To say those years were hard would be another epic understatement. But Lainey was with me every moment. Right by my side. It wasn’t just that I was her parent, it was that she was very much a part of me and a part of my entire identity. I wasn’t able to seperate that in a healthy way for years. I didn’t know how.

The feelings I have for my firstborn are less lighthearted and whimsical, and more flavored with intensity and a large part of myself. It’s not better or more than what I feel for my other children, it’s just vastly different.

Mom ArtWhen I have stories about Lainey, I usually hold back from sharing them with people other than family as the stories I have for her sound like bragging or extreme hubris. It’s not that she isn’t funny. The child is hysterical and she loves a good joke or a prank more than anyone. The problem is that I was never able to lighten up and relax into parenting until the second child came along.

I’m glad someone called my attention to the difference. Maybe I can attempt to lighten up a bit when it comes to my firstborn and inject a little of the whimsical attitude towards parenting I display for the other two children.

Lainey: just a few off the top of my head.

One night you drug your sister Lily out of the bathtub when she was 2 years old and shouted, “Run free, run free, run free!” Then Lily runs out of the room and around the house naked and screaming. I asked you why you did that and you replied, “I wanted the towel you were going to use on Lily.”
It took all my bargaining skills to keep you from wearing underwear outside your pants on Superhero day at school. You wanted to be Captain Underpants and would take no other suggestions. I almost had to keep you home from school because you wouldn’t change your mind.
You were 4 years old and I was scolding you for leaving your breakable toys within Lily’s reach. You promptly asked, “What’s dad’s punishment for losing his keys and wallet every morning before he goes to work?”
From the first time you were old enough to make decisions, you’ve made them quickly and you don’t change your mind. Ever. We would go into a toy store and you would pick a toy quickly. I would insist you look at every single option before making your final choice.
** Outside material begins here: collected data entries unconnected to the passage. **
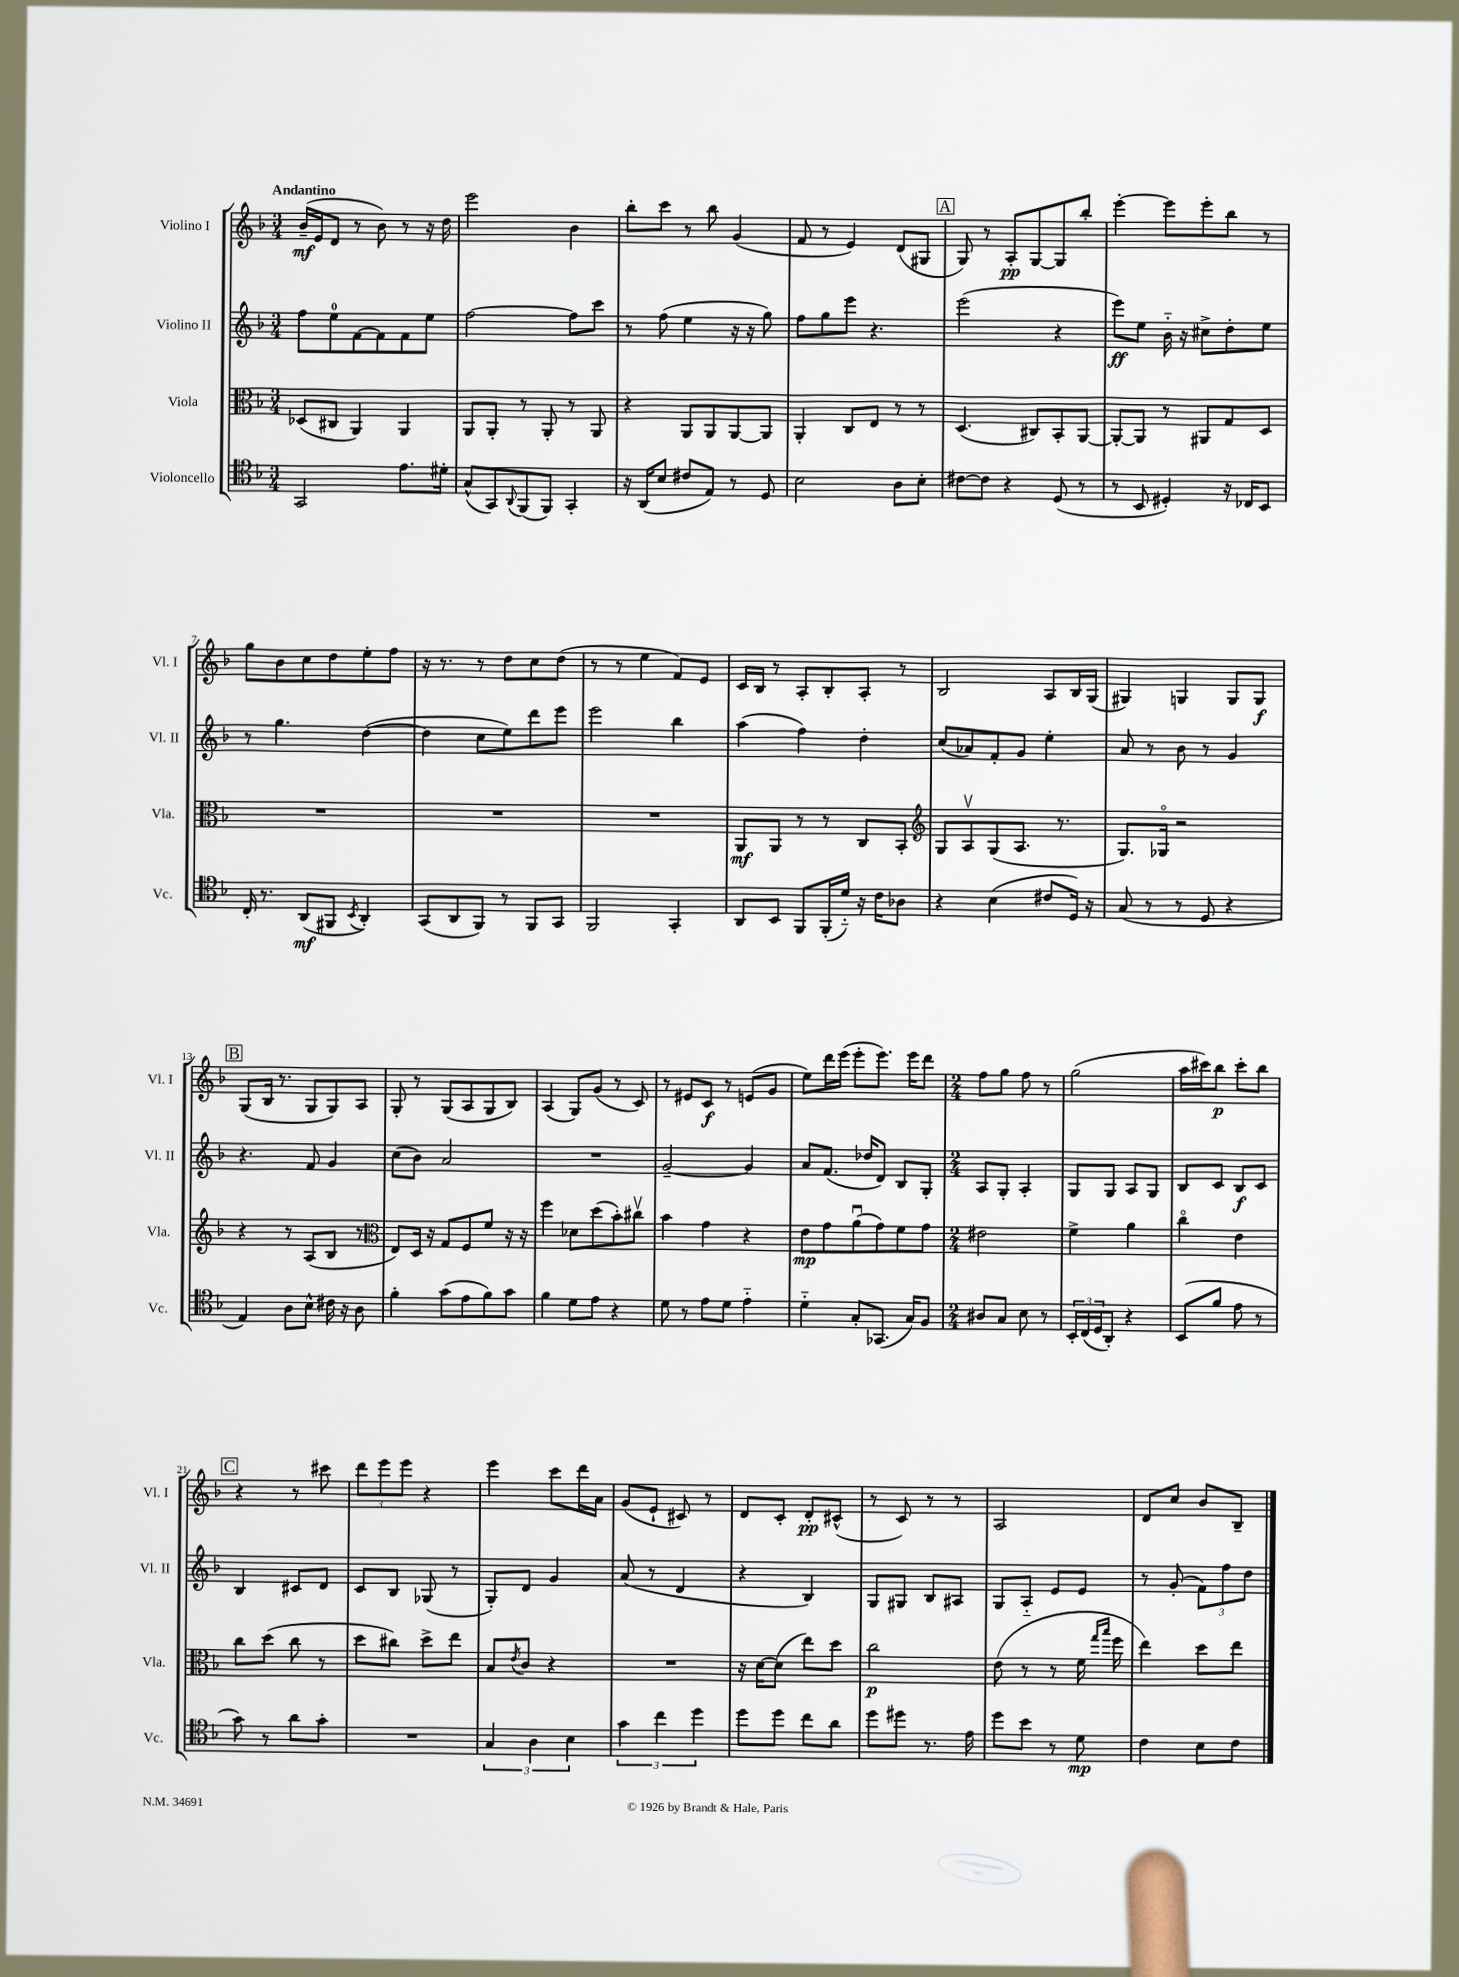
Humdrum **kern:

**kern	**kern	**kern	**kern
*staff4	*staff3	*staff2	*staff1
*clefC4	*clefC3	*clefG2	*clefG2
*k[b-]	*k[b-]	*k[b-]	*k[b-]
*M3/4	*M3/4	*M3/4	*M3/4
2GG/	(8D-/L	8ff\L	(16b-~/LL
.	.	.	16e/J
.	8C#/J	8ee\	8d/J
.	4AA/)	[8f\	8r
.	.	8f\]	8b-\)
8.e\L	4AA/	8f\	8r
.	.	8ee\J	16r
16d#'\Jk	.	.	16dd\
=	=	=	=
(8G^^/L	8AA/L	[2ff\	2eee\
8GG/)	8AA'/J	.	.
8qqAA/	.	.	.
(8FF/	8r	.	.
8FF/J)	8AA'/	.	.
4GG'/	8r	8ff\]L	4b-\
.	8AA/	8ccc\J	.
=	=	=	=
16r	4r	8r	8bb-'\L
(16AA/LK	.	.	.
8B-/J	.	(8ff\	8ccc\J
8c#/L	8AA/L	4ee\	8r
8E/J)	8AA/	.	8bb-\
8r	[8AA/	16r	(4g/
.	.	16r	.
8D/	8AA/]J	8gg\)	.
=	=	=	=
2B-\	4AA'/	8ff\L	8f/
.	.	8gg\	8r
.	8C/L	8eee\J	4e/)
.	8E/J	4.r	.
8A\L	8r	.	(8d/L
8B-'\J	8r	.	8G#/J
=	=	=	=
[8c#\L	(4.D/	(2eee\	8G/)
8c#\]J	.	.	8r
4r	.	.	8A'/L
.	8C#/L)	.	[8G/
(8D/	8BB-'/	4r	8G/]
8r	[8AA/J	.	8bb-'/J
=	=	=	=
8r	8AA'/_L	8eee\L)	[4eee'\
8BB-/	8AA/]J	8ee\J	.
4D#'/)	8r	16b-'~\	8eee\]L
.	.	16r	.
.	8AA#/L	8cc#^\L	8eee'\
16r	8G/	8dd'\	8bb-\J
16C-/LK	.	.	.
8BB-/J	8D/J	8ee\J	8r
=	=	=	=
16C'/	2.r	8r	8gg\L
8.r	.	.	.
.	.	4.gg\	8b-\
(8AA/L	.	.	8cc\
8FF#/J	.	.	8dd\
8qBB-/	.	.	.
4AA'/)	.	([4dd\	8ee'\
.	.	.	8ff\J
=	=	=	=
(8GG/L	2.r	4dd\]	16r
.	.	.	8.r
8AA/	.	.	.
8FF/J)	.	8cc\L	8r
8r	.	8ee\)	8dd\L
8FF/L	.	8ddd\	8cc\
8GG/J	.	8eee\J	(8dd\J
=	=	=	=
2FF/	2.r	2eee\	8r
.	.	.	8r
.	.	.	4ee\
4GG'/	.	4bb-\	8f/L)
.	.	.	8e/J
=	=	=	=
8AA/L	8AA/L	(4aa\	16c/LL
.	.	.	16B-/JJ
8BB-/J	8AA/J	.	8r
8FF/L	8r	4ff\)	8A'/L
(16FF'/L	8r	.	8B-'/
16d'~/JJ)	.	.	.
16r	8C/L	4dd'\	8A'/J
16c\LK	.	.	.
8A-\J	8BB-'/J	.	8r
=	=	=	=
*	*clefG2	*	*
4r	8G/L	(8cc/L	2B-/
.	8Av/	8a-/)	.
(4B-\	(8G/	8f'/	.
.	8.A/J	8g/J	.
8c#/L	.	4ee'\	8A/L
.	8.r	.	.
16D/Jk)	.	.	16B-/L
16r	.	.	(16G/JJ
=	=	=	=
(8G/	8.G/L)	8a/	4G#/)
8r	.	8r	.
.	16G-o/Jk	.	.
8r	2r	8b-\	4G/
8D/	.	8r	.
4r	.	4g/	8G/L
.	.	.	8G/J
=	=	=	=
4E/)	4r	4.r	(8G/L
.	.	.	16B-/Jk
.	.	.	8.r
8A\L	8r	.	.
8B-^^\J	(8A/L	8f/	8G/L
16c#\	8B-/J	4g/	8G/)
16r	.	.	.
8A\	8r	.	8A/J
=	=	=	=
*	*clefC3	*	*
4f'\	8E/L)	(8cc\L	8G'/
.	16D/Jk	8b-\J)	8r
.	16r	.	.
(8g\L	8G/L	2a/	(8G/L
8e\	8F/	.	8A/
8f\)	8f/J	.	8G/
8g\J	16r	.	8B-/J)
.	16r	.	.
=	=	=	=
4f\	4ff\	2.r	(4A/
8d\L	8d-\L	.	8G/L)
8e\J	(8dd\	.	(8g/J
4r	8b-'\)	.	8r
.	8cc#v\J	.	8c/)
=	=	=	=
8d\	4b-\	[2g~/	8r
8r	.	.	8e#/L
8e\L	4g\	.	8c/J
8d\J	.	.	8r
4e'~\	4r	4g/]	(8e/L
.	.	.	8g/J
=	=	=	=
4d'~\	8e\L	8a/L	8ee\L)
.	8g\	(8.f/J	16ddd\L
.	.	.	(16eee\JJ
8G'/L	(8au\	.	8eee'\L
.	.	16dd-/LK	.
(8.GG-/J	8g\)	8d/J)	8.eee\J)
.	8f\	8B-/L	.
16G/LK)	.	.	16eee\LK
8F/J	8g\J	8G'/J	8ddd\J
=	=	=	=
*M2/4	*M2/4	*M2/4	*M2/4
8A#/L	2e#\	8A/L	8ff\L
8G/J	.	8G'/J	8gg\J
8B-\	.	4A'/	8ff\
8r	.	.	8r
=	=	=	=
24BB-'/LL	4f^\	8G/L	(2gg\
(24C/	.	.	.
24D/J	.	.	.
8AA'/J)	.	8G/J	.
4r	4a\	8A/L	.
.	.	8G/J	.
=	=	=	=
(8BB-/L	4cco\	8B-/L	16aa\LL
.	.	.	16ccc#\J)
8f/J	.	8c/J	8bb-\J
8e\	4e\	8B-/L	8ccc#'\L
8r	.	8c/J	8bb-\J
=	=	=	=
8g\)	8cc\L	4B-/	4r
8r	(8dd\J	.	.
8a\L	8cc\	8c#/L	8r
8g'\J	8r	8d/J	8ccc#\
=	=	=	=
2r	8dd\L	8c/L	12ddd\L
.	.	.	12eee\
.	8cc#\J)	8B-/J	.
.	.	.	12eee\J
.	8dd^\L	(8G-/	4r
.	8ee\J	8r	.
=	=	=	=
6G/	8B-/L	8G'/L)	4eee\
.	8qe/	.	.
.	8c/J	8d/J	.
6A\	.	.	.
.	4r	4g/	8ccc\L
6B-\	.	.	.
.	.	.	16ddd\L
.	.	.	16a\JJ
=	=	=	=
6g\	2r	(8a/	(8g/L
.	.	8r	8e`/J
6cc\	.	.	.
.	.	4d/	8c#/)
6dd\	.	.	.
.	.	.	8r
=	=	=	=
8dd\L	16r	4r	8d/L
.	[16d\LK	.	.
8dd\J	(8d\]J	.	8c'/J
8cc\L	8ee\L)	4B-/)	8d'/L
8a\J	8dd\J	.	(8c#^^/J
=	=	=	=
8dd\L	2cc\	8G/L	8r
8dd#\J	.	8G#/J	8c/)
8.r	.	8B-/L	8r
.	.	8A#/J	8r
16e\	.	.	.
=	=	=	=
8dd\L	(8e\	8G/L	2A/
8b-\J	8r	8A'~/J	.
8r	8r	8e/L	.
8d\	16f\	8e/J	.
.	16qqgg/LL	.	.
.	16qqbb-/JJ	.	.
.	16ff\	.	.
=	=	=	=
4c\	4ee\)	8r	8d/L
.	.	(8g'/	8cc/J
8B-\L	8dd\L	12f\L)	8b-/L
.	.	12ff\	.
8c\J	8ee\J	.	8B-~/J
.	.	12dd\J	.
==	==	==	==
*-	*-	*-	*-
Not once, not ONCE in your life, have you ever changed your mind once you’ve made a choice. Two days ago we went to choose two new pairs of glasses and I almost had to throw down with the assistant as she didn’t believe you could possibly have made up your mind over frames in less than a minute of our arrival.
All you wanted for your 4th birthday was a big tub of giant earthworms. You didn’t want to fish with them, you just wanted to dig your fingers in the dirt and feel the worms wiggle around.
Your father got out his tools to hang up a heavy piece of art on the walls when you were still an only child so you had to be about 3 years old. You watched him for a moment with all his tools and then asked,”Dad, are you going to screw that up?”
You smashed your finger in the closet door when you were small. Granny asked you if you were in pain. Your response was the following, “Pain and suffering Granny. Pain and suffering.”
You are my only child that knows how to behave in a bookstore because I had a Kindle by the time the other two were born. The phrase, ‘Act like we are in the bookstore’ has zero impact on your sisters while you immediately know that means to be quiet, stay right next to mommy, do NOT ask if we can leave yet.
parentingMy Lainey girl, you have been the test subject for every parenting mistake possible and the guinea pig for every unrealistic expectation a parent could have. You’ve risen up and surpassed all those expectations. You are a trailblazer that opened my soul. I’m a better person, wife, mother, friend, child of God, and daughter because your little spirit pointed out the path and provided the desire to grow.

I’ll try to lighten up and be a little more whimsical with you. Because I love you so much more than just to the moon and back.